Are the US Rangers Recognised Enough in Other Parts of Normandy ?

Every year a middle aged couple from Grandcamp-Maisy attend a ceremony at 11am on the 9th of June to honour the US Army Rangers who fought at the Maisy Battery.

They told me that one year it was attended by 12 people who stood in the pouring rain to lay 2 wreathes. It was a simple act of respect by a group of locals who cared enough to be there.

They told me that members of the local Ancient Combatants Association and people from the Mayors office attend – and there is even a pipe band who drive all the way down from Holland each year. There are 2 or 3 wreathes laid and a short speech made… but that is all. There is no real pomp and ceremony, just people who were there to remember.

The Rangers who fought at Maisy cannot come back, there is no fanfare and parade for them now. But that does not mean they should not still be remembered.

Ranger veterans L-R. James Gabaree, Jack Burke and Daniel Farley salute at a previous Maisy Battery ceremony.
Ranger veterans L-R. James Gabaree, Jack Burke and Daniel Farley salute at a previous Maisy Battery ceremony.

The US Army do not send anyone, the regional government do not send anyone and it is an insignificant event know to only a few. However that does not make it any less significant.

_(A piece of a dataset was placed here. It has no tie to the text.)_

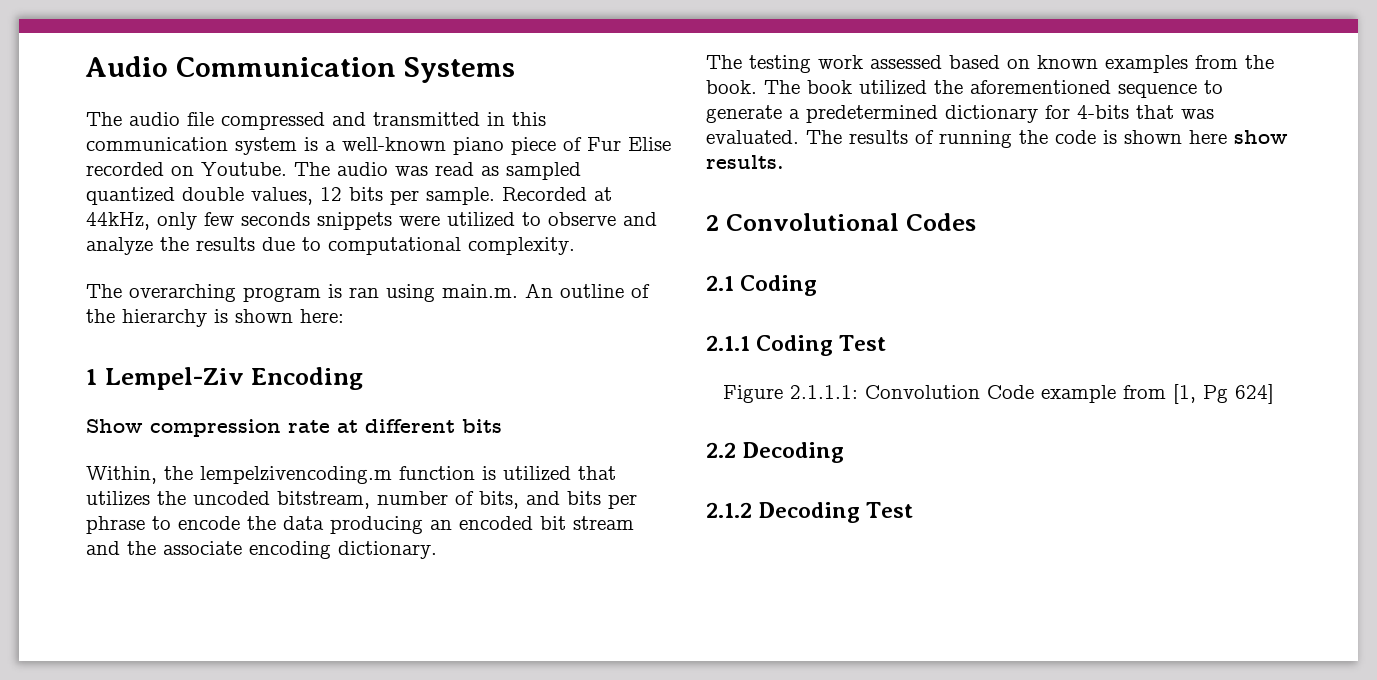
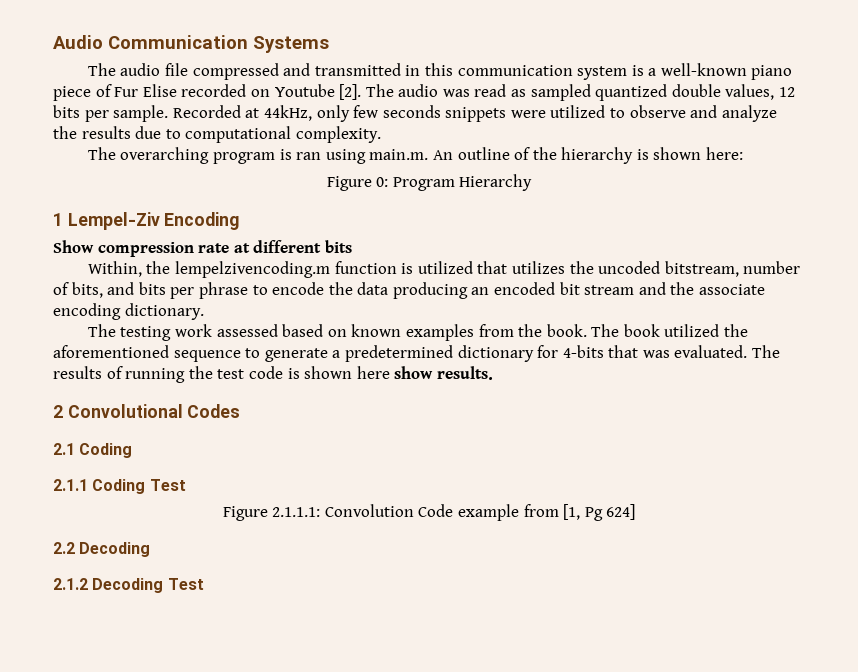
[201,162,287,176] Youtube. -> [274,84,362,100] Youtube [2].
(344, 316) none -> [326,174,533,191] // Figure 0: Program Hierarchy
(1048, 137) none -> [217,369,245,379] test

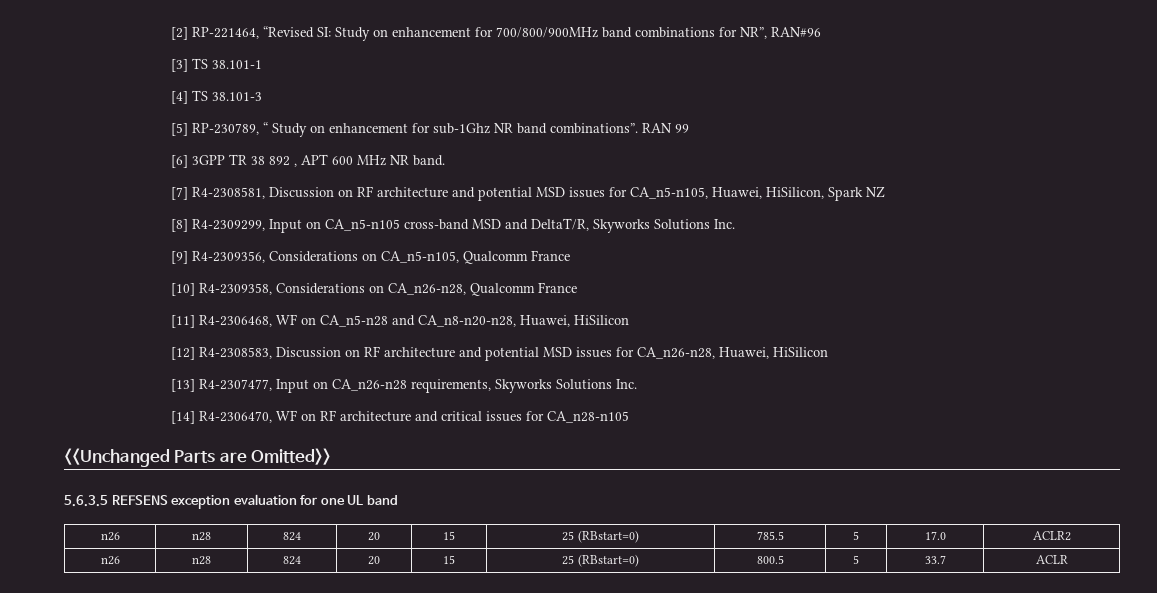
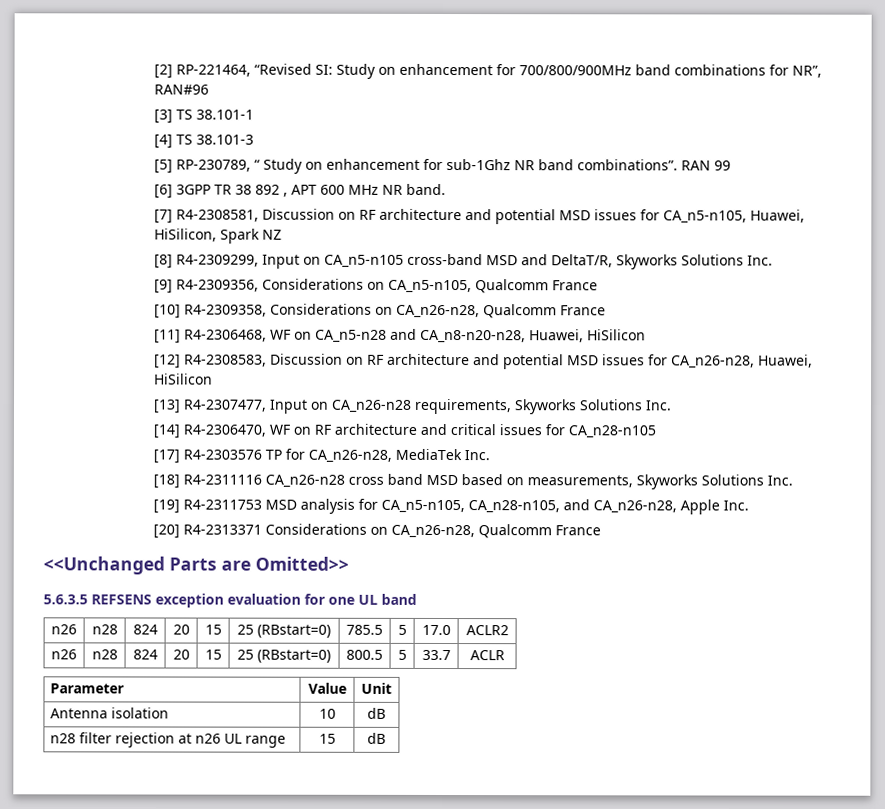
(629, 417) none -> [153,448,491,464] [153,473,794,490] [153,498,750,515] [153,523,602,539] // [17] R4-2303576 TP for CA_n26-n28, MediaTek Inc. // [18] R4-2311116 CA_n26-n28 cross band MSD based on measurements, Skyworks Solutions Inc. // [19] R4-2311753 MSD analysis for CA_n5-n105, CA_n28-n105, and CA_n26-n28, Apple Inc. // [20] R4-2313371 Considerations on CA_n26-n28, Qualcomm France
(1068, 559) none -> [50,683,126,694] [307,682,347,694] [361,682,392,694] [50,707,170,719] [318,708,336,719] [367,707,386,719] [50,732,287,748] [318,733,336,744] [367,732,386,744] // Parameter | Value | Unit // Antenna isolation | 10 | dB // n28 filter rejection at n26 UL range | 15 | dB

Pointe du Hoc deservedly gets all the attention for D-Day, but what about all of the other places that were liberated in the days that followed.

The wounds the men received during these battles were no less painful. The loved ones they left behind in the States did not stop thinking about them and most of those who did survive had a long war ahead of them.

As I listened to President Biden in his speech at the American Cemetery today he said “the blood of the young and the brave” is on this land and it is true.

On the morning of the 9th of June 1944 a number of men from the US 5th Rangers were wounded at Maisy and for some of them that was the end of their war. They went home as wounded heroes and yet they did not forget the men who stood in their place and carried on.

The Deep Respect Band from Holland pay their respects.
The Deep Respect Band from Holland pay their respects.

The battle for Maisy lasted 5 and a half hours and the Rangers were supported by men of the 116th Infantry and 2nd Ranger half-tracks. Hundreds of Germans were taken prisoner and the silencing of the Maisy guns saved countless lives in the Allied units who were still landing on the beaches. As time has gone on most of them have now passed away, but without small ceremonies at places like Maisy Battery, their memory will slowly be forgotten.

The list of wounded at the Maisy Battery reads:-

From A Company: William Scott, Henry Santos, George Chiatello, Dana Wallace, Densil Johnson, Jerome Bugnachi, James Sullivan, Robert Battice, Hubert Putney, John Tucker.

From E Company: Steven Oboryshko, George Patersohn, with Robert McCoubrey listed as seriously wounded in action.

From F Company: Clinton Fogel & Anthony Muscatello, Nickolas Pasuk, Burton Ranney and Andrew Spier.

From HQ Company: Harry Durham.

TWO US Army Distinguished Service Cross’s were awarded for combat at the Maisy Battery

One for Sgt. Joe Urish and his certificate reads:-“Sergeant Urish, who was leading a patrol, moved into the battery on his own to persuade them to surrender. … After much pleading and promising the enemy, one by one, they laid down their arms, surrendered, and marched out. A total of one hundred and sixty-seven prisoners were captured from a position that might have held out for days.”

Another DSC was issued to Ranger Major Richard Sullivan:–  “Major Sullivan directed the Rangers’ progress across country to Grandcamp and Maisy. In cooperation with United States Infantry an attack was begun on the Maisy battery. When certain elements were temporarily halted by artillery fire Major Sullivan, who had been wounded, calmly and courageously rallied his officers and men, ordered a renewal of the attack, and instead of bypassing the resistance, advanced over heavily mined terrain to capture the Maisy battery. Eighty-six prisoners and several large artillery pieces in concrete bunkers were taken.”

As we go home from Normandy after this anniversary most of us will think we have seen and done everything. But should we have joined the handful of locals who remember the men who fought in this small village on the 9th of June. Is it not time we stood with them at least once in 80 years to pay our respects to ALL the Rangers, not just the “D-Day” ones.